*** Begin section ***
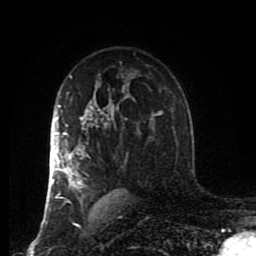
Breast MRI (dynamic contrast-enhanced), one axial slice. Position 57 of 80 along the scan axis. Cropped to one breast. Dynamic contrast-enhanced series, time point 2 of 8 at this slice position (early post-contrast). 1.5 T. TE 4.2 ms, TR 7 ms. 256 × 256 image matrix. Female patient.
Annotated regions visible in this slice (semi-automatically segmented with operator editing):
- enhancing-tissue mask used for the functional tumour volume (all voxels passing the contrast-enhancement thresholds inside the analysis volume; usually the tumour): bounding box <49,105,127,217> (left, top, right, bottom; pixels)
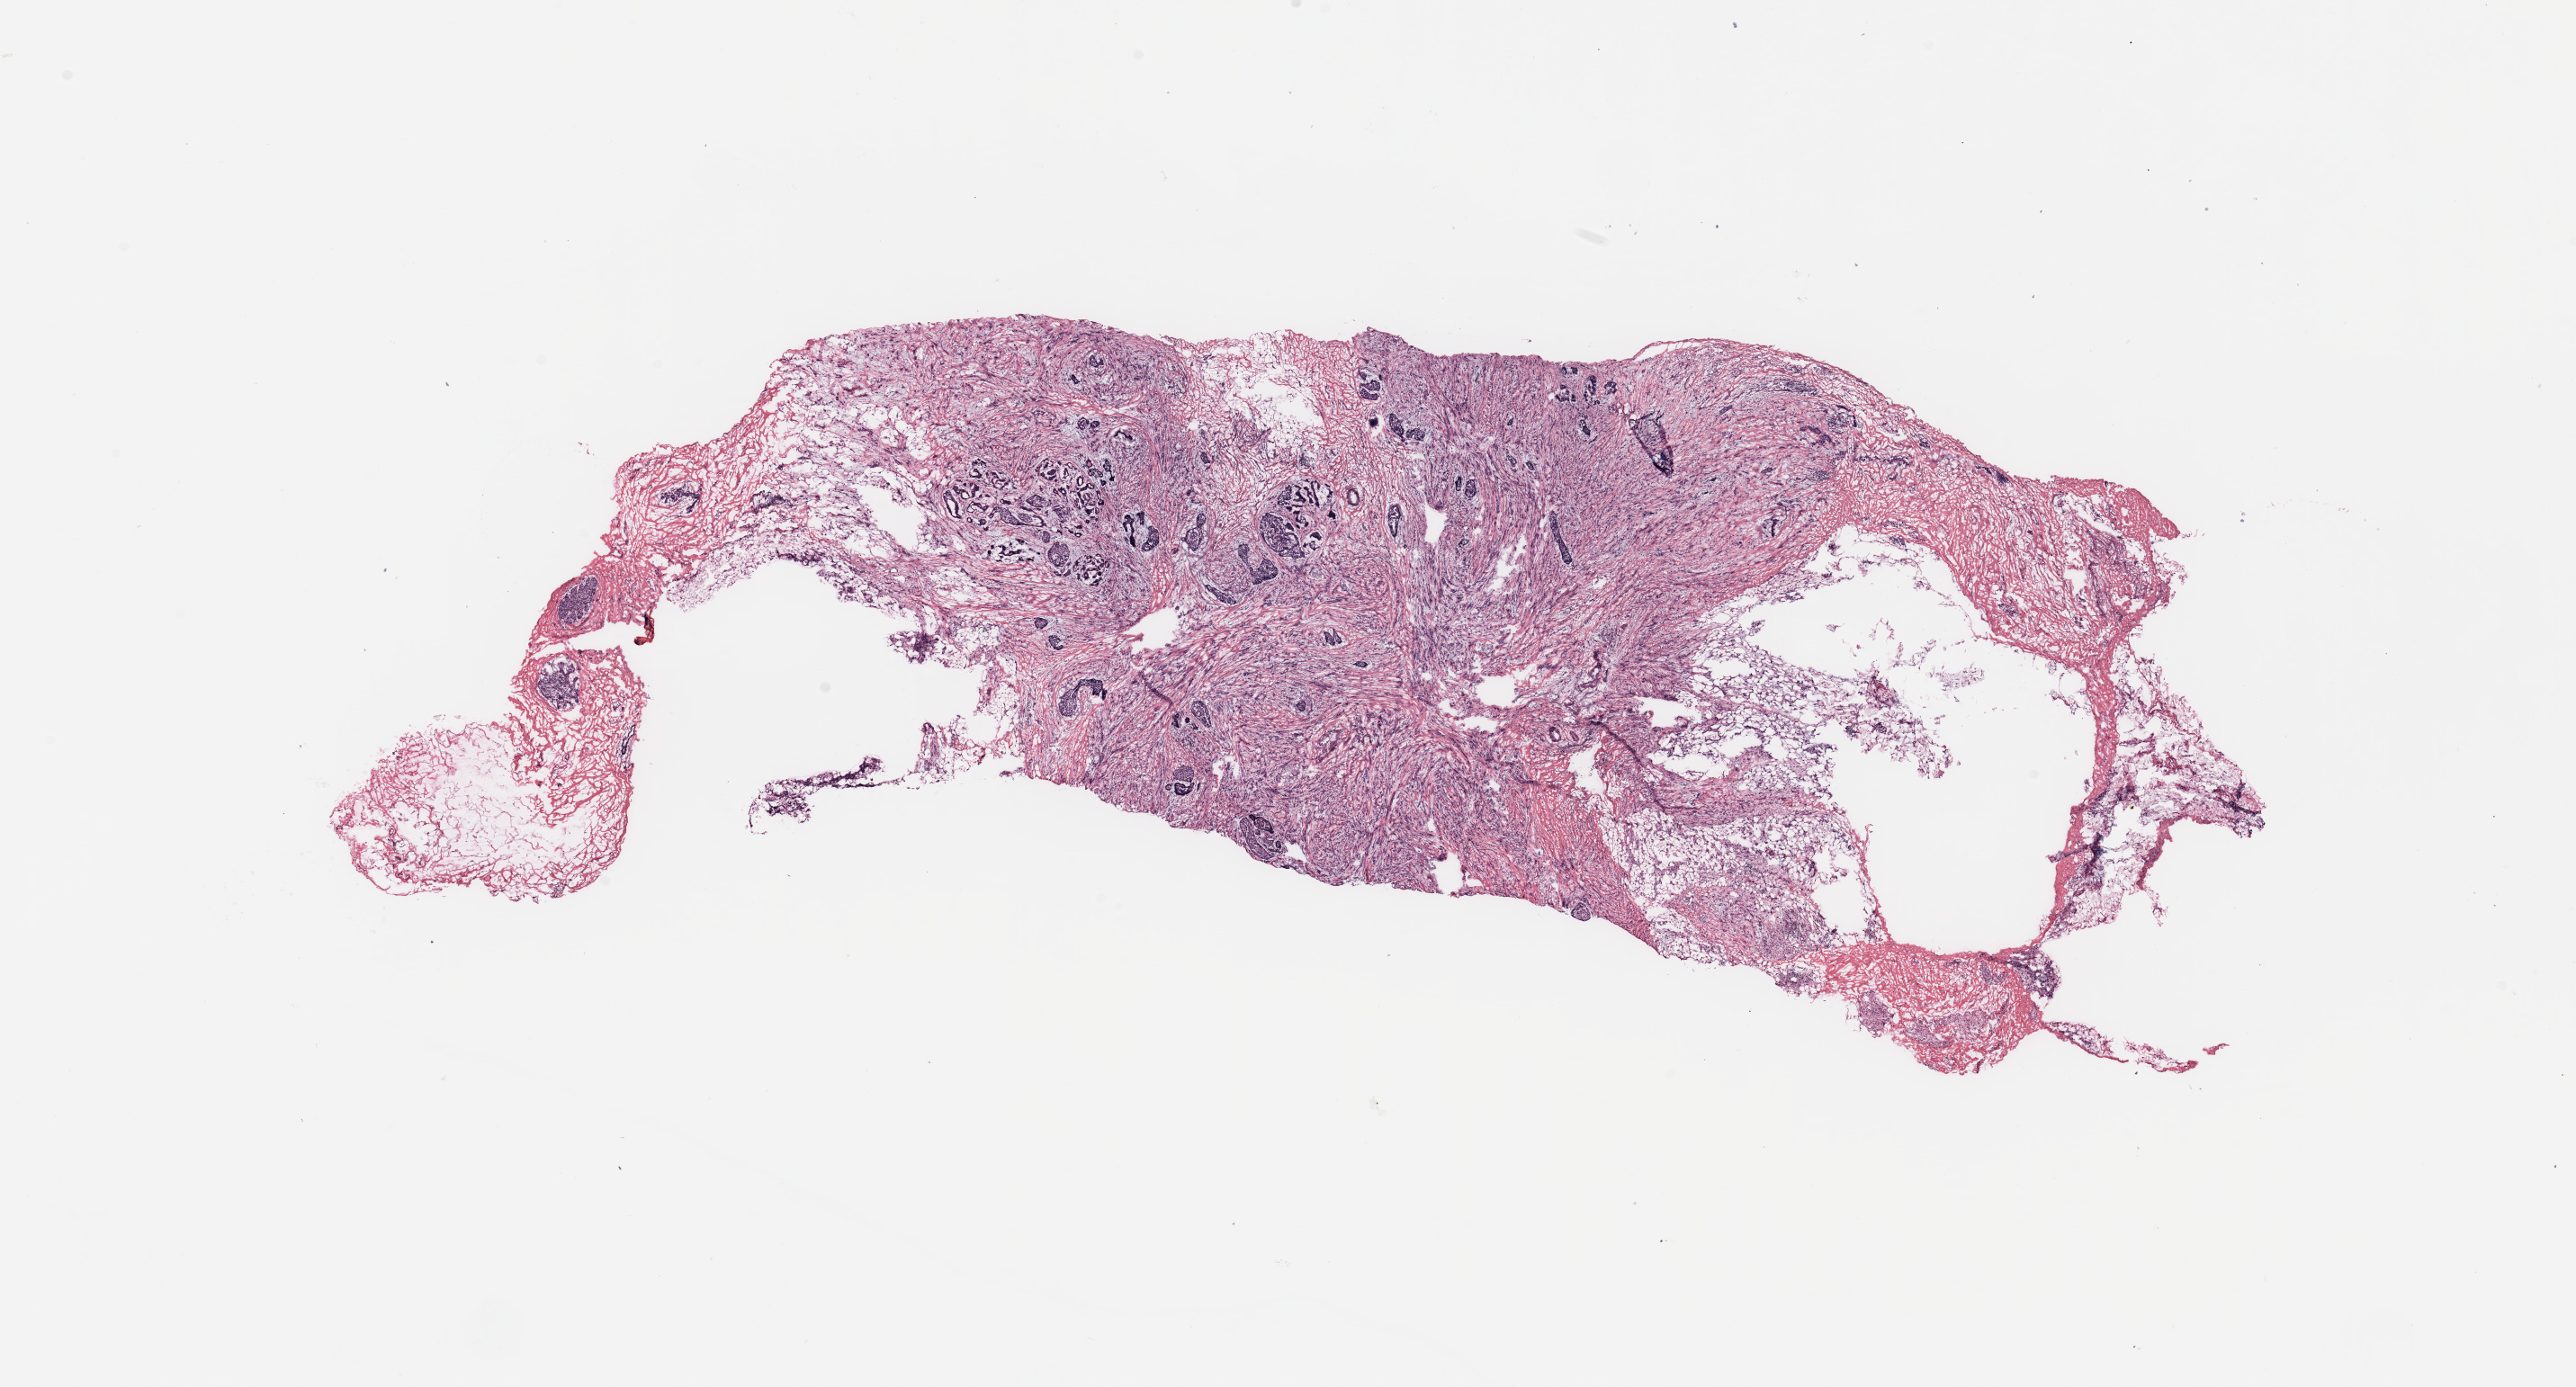
H&E-stained whole-slide image — a low-resolution overview of the entire scanned area, about 22.6 x 12.2 mm (slide scanned at 20x), breast, tissue type not recorded.
Patient diagnosis (cohort enrolment): breast cancer (breast).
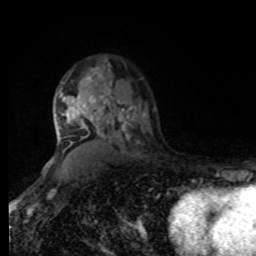
Breast MRI, one axial slice; position 58 of 80 along the scan axis; cropped to one breast; dynamic contrast-enhanced series, time point 2 of 8 at this slice position (early post-contrast); 1.5 T; TE 4.2 ms, TR 7 ms; 2 mm slice thickness; 256 × 256 image matrix, field of view 170 × 170 mm. Female patient.
Structures marked on this image (semi-automatic segmentation, software-assisted and operator-edited):
- enhancing-tissue mask used for the functional tumour volume (all voxels passing the contrast-enhancement thresholds inside the analysis volume; usually the tumour): bounding box [x1, y1, x2, y2] px = [58, 63, 112, 148]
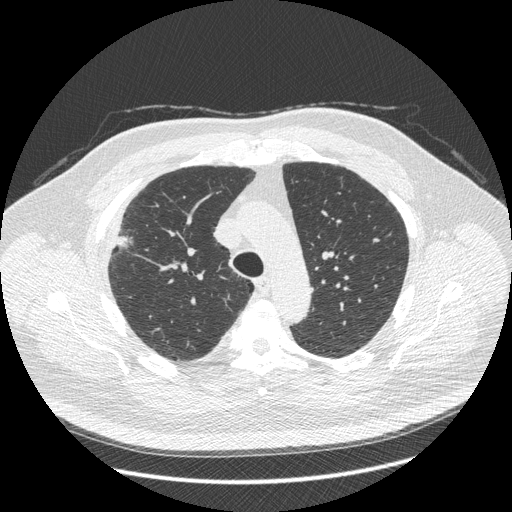
Low-dose screening chest CT, one axial slice; position 315 of 426 along the scan axis; reconstruction kernel STANDARD; 120 kVp; lung window (W 1500 / L -600 HU); 1.25 mm slice thickness; 512 × 512 image matrix.
Outlined on this slice (manually delineated by an expert):
- lesion 1 (tumor, upper lobe of right lung): bounding box <117,236,129,247> (left, top, right, bottom; pixels)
*** End section ***
▶ _WHAT TO PRODUCE_
Beginning with the line that contains "63, 112, 148]" in the data above, please copy each line exactly until the last line, both ends included, skipping any pictures.

▶ _WORKED SOLUTION_
- enhancing-tissue mask used for the functional tumour volume (all voxels passing the contrast-enhancement thresholds inside the analysis volume; usually the tumour): bounding box [x1, y1, x2, y2] px = [58, 63, 112, 148]
Low-dose screening chest CT, one axial slice; position 315 of 426 along the scan axis; reconstruction kernel STANDARD; 120 kVp; lung window (W 1500 / L -600 HU); 1.25 mm slice thickness; 512 × 512 image matrix.
Outlined on this slice (manually delineated by an expert):
- lesion 1 (tumor, upper lobe of right lung): bounding box <117,236,129,247> (left, top, right, bottom; pixels)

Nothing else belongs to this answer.